== Segment start ==

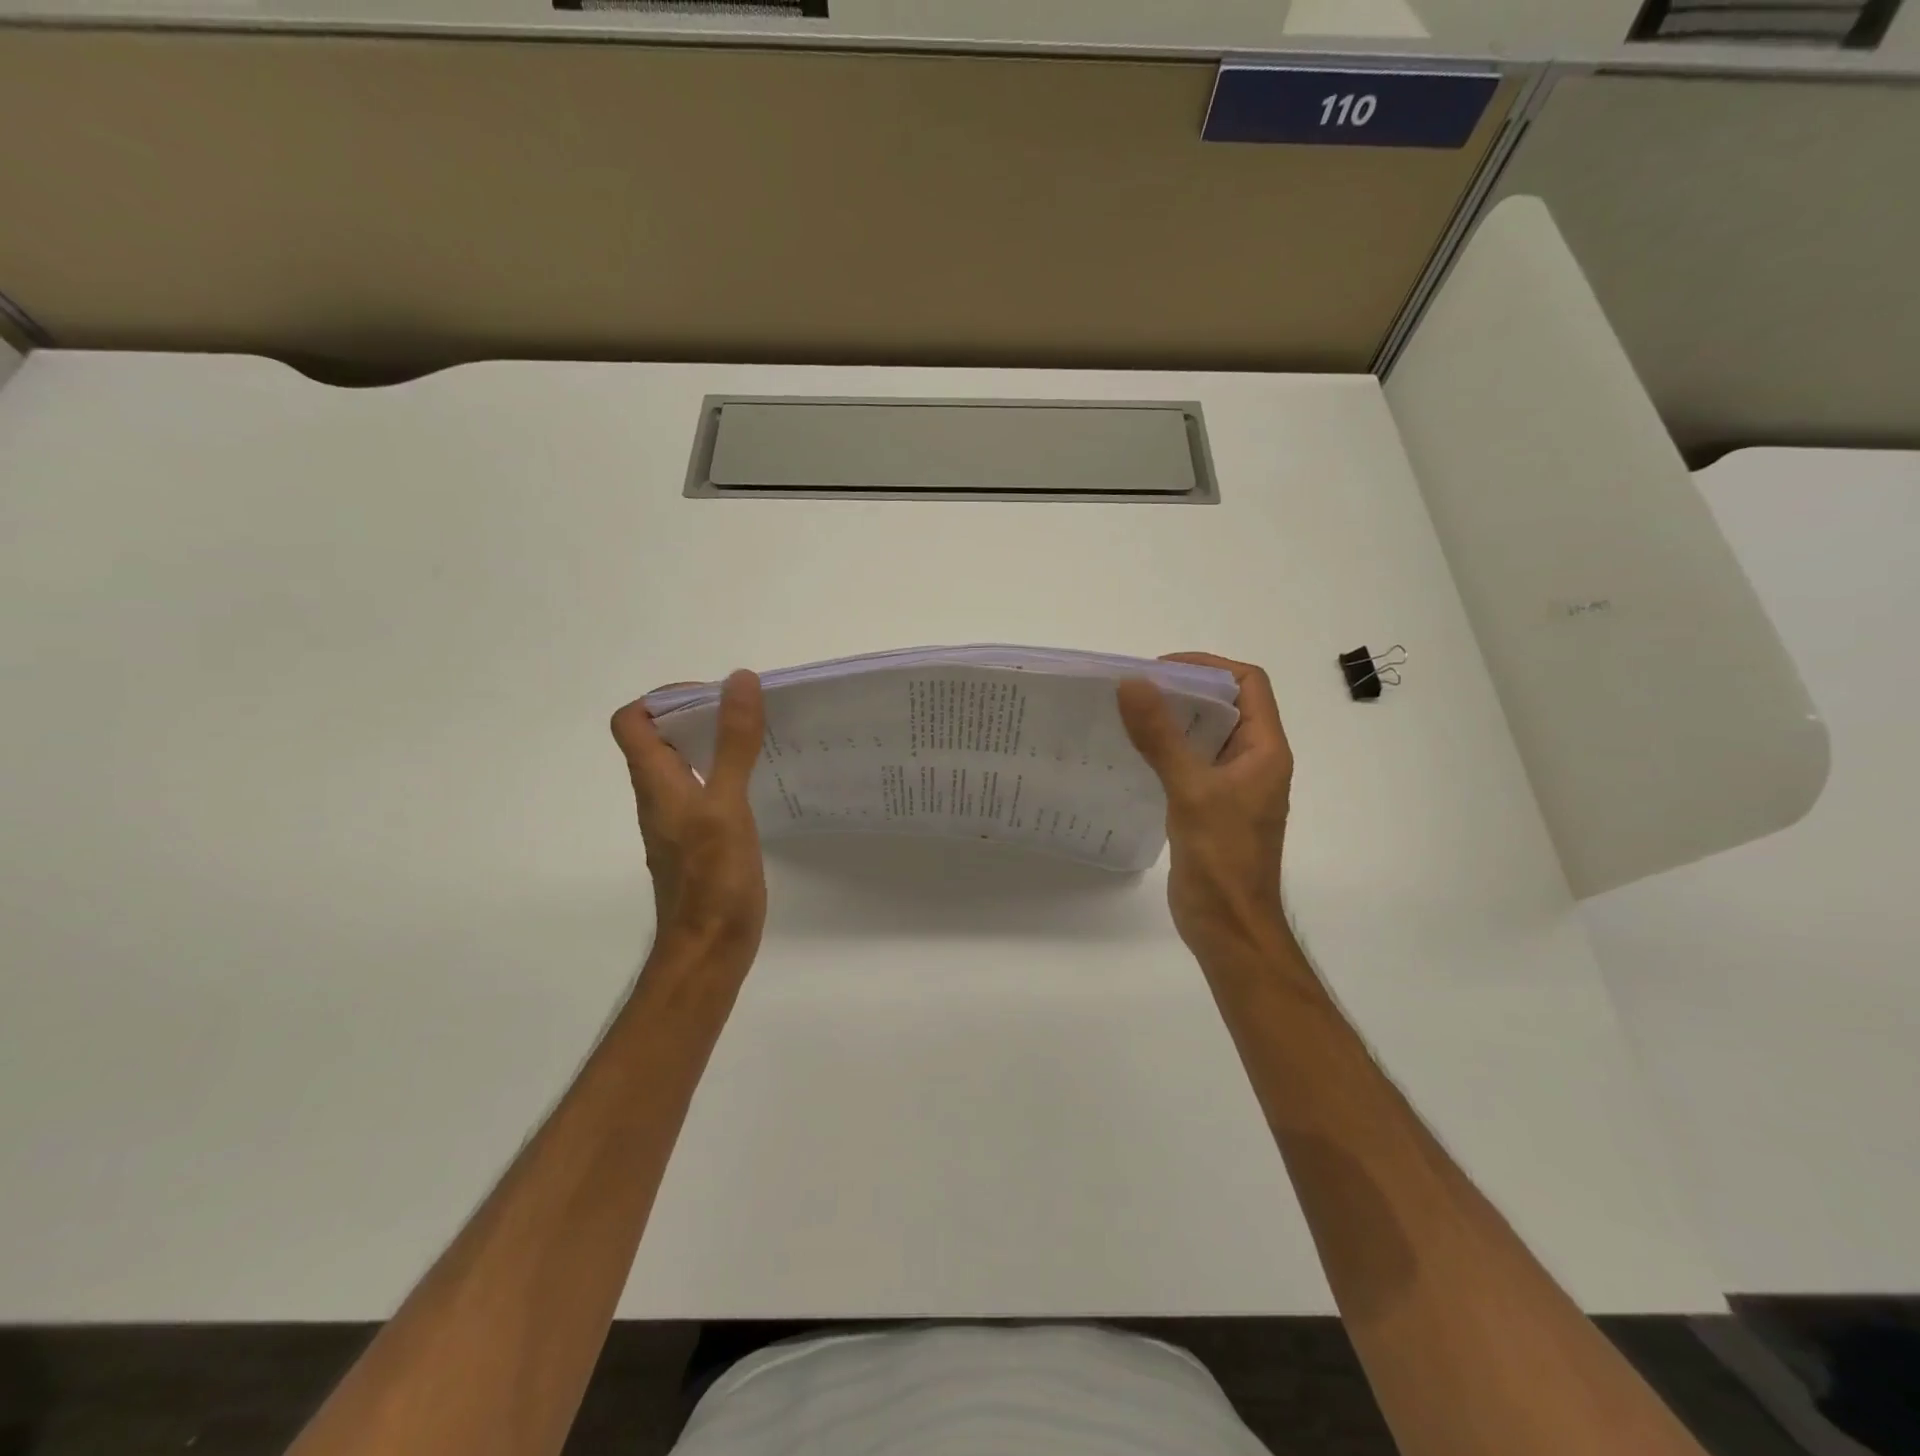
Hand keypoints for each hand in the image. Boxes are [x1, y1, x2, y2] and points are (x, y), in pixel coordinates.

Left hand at [610, 670, 767, 966]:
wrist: (708, 951)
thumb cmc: (713, 879)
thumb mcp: (726, 805)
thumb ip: (733, 744)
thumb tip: (738, 681)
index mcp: (656, 782)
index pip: (633, 722)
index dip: (664, 698)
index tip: (713, 695)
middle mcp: (660, 797)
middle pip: (661, 740)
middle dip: (700, 715)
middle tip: (747, 713)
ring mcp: (679, 822)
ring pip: (686, 766)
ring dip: (715, 744)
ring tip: (761, 740)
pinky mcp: (699, 842)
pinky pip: (706, 792)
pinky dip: (728, 776)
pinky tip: (762, 785)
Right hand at [1117, 653, 1293, 956]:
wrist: (1229, 927)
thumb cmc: (1223, 859)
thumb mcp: (1191, 791)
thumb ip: (1161, 737)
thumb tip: (1132, 683)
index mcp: (1265, 750)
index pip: (1248, 684)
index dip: (1208, 667)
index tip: (1160, 669)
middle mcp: (1253, 762)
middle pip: (1225, 706)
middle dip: (1183, 690)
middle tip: (1135, 690)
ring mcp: (1232, 787)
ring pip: (1205, 736)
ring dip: (1172, 721)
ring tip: (1128, 716)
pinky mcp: (1210, 808)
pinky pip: (1189, 765)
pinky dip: (1165, 751)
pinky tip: (1132, 756)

== Segment end ==

## What this task involves
Each line of the listing above that contains the word "ring" is to be copied.

## Solution to this exercise
ring mcp: (679, 822)
ring pip: (686, 766)
ring dip: (715, 744)
ring tip: (761, 740)
ring mcp: (1232, 787)
ring pip: (1205, 736)
ring dip: (1172, 721)
ring tip: (1128, 716)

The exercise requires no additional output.